Le cas libanais
Au Liban, où près de 40 000 personnes bénéficient de microcrédits, la situation ne semble pas diverger de celle qui prévaut dans les autres pays de la région. « Le montant global des prêts consentis par les ONG dédiés à la microfinance s'élève à près de 30 millions de dollars, alors que la demande potentielle est estimée à 150 millions de dollars », a indiqué le président de Sanabel à L'Orient-Le Jour. Même si aucune estimation concernant les montants des microcrédits accordés par les banques commerciales n'est disponible, ces chiffres reflètent néanmoins le fossé existant entre l'offre et la demande sur le marché local.
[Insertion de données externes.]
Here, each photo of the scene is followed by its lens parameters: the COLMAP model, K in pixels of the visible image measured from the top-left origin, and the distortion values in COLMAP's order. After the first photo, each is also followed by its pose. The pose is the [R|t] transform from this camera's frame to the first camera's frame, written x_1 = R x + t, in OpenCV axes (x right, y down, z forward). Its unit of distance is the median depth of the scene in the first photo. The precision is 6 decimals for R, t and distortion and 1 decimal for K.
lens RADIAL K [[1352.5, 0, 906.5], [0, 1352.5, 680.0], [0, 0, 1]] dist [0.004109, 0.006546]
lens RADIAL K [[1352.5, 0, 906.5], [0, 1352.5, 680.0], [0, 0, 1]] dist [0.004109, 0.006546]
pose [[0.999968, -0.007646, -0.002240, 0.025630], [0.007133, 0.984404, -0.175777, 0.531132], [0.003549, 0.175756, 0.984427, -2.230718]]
Le développement de ce secteur au cours des dernières années, même s'il reste timide, a toutefois contribué à « mieux lutter contre l'exode rural, l'émigration et la pauvreté au Liban », a estimé pour sa part le vice-gouverneur de la BDL, Raef Charafeddine, rappelant les principales mesures prises par la Banque centrale pour créer un environnement propice à l'expansion de la microfinance, notamment à travers l'attribution d'exemptions partielles sur les réserves obligatoires aux banques. Un avis qui ne semble toutefois pas faire l'unanimité. Pour Youssef Fawaz, « ces mesures ont certes permis de mettre en place un cadre indispensable au décollage de la microfinance, mais elles ne sont pas suffisantes ». « La BDL devra agir en adoptant de nouvelles mesures susceptibles d'augmenter la visibilité des prêteurs, en abaissant, par exemple, le plafond de déclaration à la centrale des risques afin d'y inclure les microcrédits », a-t-il indiqué à L'Orient-Le Jour.
Impact de la crise
En attendant, les experts espèrent du moins que le secteur ne subira pas de plein fouet les répercussions de la crise mondiale et de l'assèchement des liquidités qui en a découlé. « Pour l'instant, un ralentissement de la croissance du nombre et de la valeur des crédits a été constaté, mais il est encore trop tôt pour tirer des conclusions sur le degré de résilience », a souligné le directeur du département de microfinance au sein de Citigroup, Bob Annibale. Selon un sondage élaboré par le groupe, basé sur un échantillon de 100 institutions à travers le monde, 52 % des agents ont reporté avoir déjà des contraintes de liquidités tandis que 66 % ont affirmé encourir le risque d'ici à six mois, a souligné Annibale. En outre, 69 % des institutions sondées ont répondu positif à la question de savoir si les portefeuilles à risque augmentaient en nombre, a-t-il ajouté. Selon le directeur de Citigroup, « la chute des flux de capitaux à destination des pays émergents, amorcée en 2008, risque en effet de porter préjudice à l'activité des institutions de microfinance dans cette zone du monde ». Ces flux avaient déjà baissé de 400 milliards de dollars en 2007 à 167 milliards de dollars l'an dernier. Quant à 2009, la balance risque d'être négative, a-t-il ajouté. En parallèle, la hausse du coût de financement, due à l'assèchement des liquidités sur le marché mondial, combinée à une chute des transferts d'émigrés, pourrait compliquer davantage la situation, a estimé pour sa part la présidente de l'organisation Women's World Banking (WWB), Mary Ellen Iskenderian. La région du Moyen-Orient et de l'Afrique du Nord (MENA) sera toutefois moins affectée que d'autres zones émergentes, ont conclu les experts.